By the latter, I mean this, and battling is a prime example: I am referring to the battler’s placement of themselves in the context and in regards to the other MC. Lunar C, by no means a comedy MC but with a strong grasp of its mechanics, takes a position of arrogance: by using a wider vocabulary than the other person, and by flippantly throwing streams of grotesque imagery and complex wordplay into the mix, Lunar undercuts his opponent’s ego.
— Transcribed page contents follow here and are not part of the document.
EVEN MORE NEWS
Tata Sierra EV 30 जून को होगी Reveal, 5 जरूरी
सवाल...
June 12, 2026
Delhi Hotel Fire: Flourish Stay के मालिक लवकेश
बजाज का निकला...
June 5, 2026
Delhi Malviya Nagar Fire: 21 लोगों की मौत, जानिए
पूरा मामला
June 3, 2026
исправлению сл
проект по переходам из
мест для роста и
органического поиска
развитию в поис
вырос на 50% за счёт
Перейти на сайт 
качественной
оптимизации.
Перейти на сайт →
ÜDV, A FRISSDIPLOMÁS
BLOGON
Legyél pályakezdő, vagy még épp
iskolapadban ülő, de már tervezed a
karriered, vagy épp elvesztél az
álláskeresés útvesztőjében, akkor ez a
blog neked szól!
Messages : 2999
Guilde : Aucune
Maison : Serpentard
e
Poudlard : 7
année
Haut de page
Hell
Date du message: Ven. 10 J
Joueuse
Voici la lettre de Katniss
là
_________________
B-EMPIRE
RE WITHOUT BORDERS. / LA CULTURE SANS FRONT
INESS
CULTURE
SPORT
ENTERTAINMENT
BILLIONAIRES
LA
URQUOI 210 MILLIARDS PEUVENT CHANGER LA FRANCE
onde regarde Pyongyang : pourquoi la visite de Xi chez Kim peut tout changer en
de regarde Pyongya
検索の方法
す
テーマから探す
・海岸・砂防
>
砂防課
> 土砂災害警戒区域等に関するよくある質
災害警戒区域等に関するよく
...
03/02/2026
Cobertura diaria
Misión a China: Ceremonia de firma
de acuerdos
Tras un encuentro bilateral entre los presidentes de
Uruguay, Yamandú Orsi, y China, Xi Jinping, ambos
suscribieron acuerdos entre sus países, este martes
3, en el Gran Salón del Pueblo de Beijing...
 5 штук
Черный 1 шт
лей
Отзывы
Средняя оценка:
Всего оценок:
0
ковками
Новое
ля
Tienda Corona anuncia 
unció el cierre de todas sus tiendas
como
In a manner reminiscent of a young Stewart Lee (take that comparison with a fist-sized pinch of salt) he demeans the audience and his target and with this obnoxious willingness to be hated, he gains fans and destroys contexts. Battlers like Oshea, Stowaway, Two-Can, Aukes and myself take a different approach. By using our own unassuming personae against ourselves, we remove the wind from opponents’ sails and make them look ridiculous for even remotely taking us seriously. Sacha Baron Cohen uses this tactic in films like Borat: Borat is a cretin. Baron Cohen is an exceptional performer. Innocuous as we are, we’ve all won battles.
Which brings me back to comedy Hip Hop. As a culture that promotes expression, stories and audience involvement (what better way than a well crafted joke?) we should be embracing the comic way of thinking. Yet, though Hip Hop is fast gaining credentials in a mainstream comedy market, comedy is yet to push its way through at the opposite end. It’s easy to overthink it (as I successfully have done for over a thousand words) but ultimately Hip Hop is appealing because it is fun to watch and to perform and provides a sense of belonging and identity for everyone involved. The comedy community functions in the same vein, and the London sketch circuit and Hip Hop communities work in surprisingly similar ways. People collaborate, cultivate ideas, build up to big events together and always support each other’s work. A bunch of freaks clubbing together to create something. Isn’t that what it’s all about?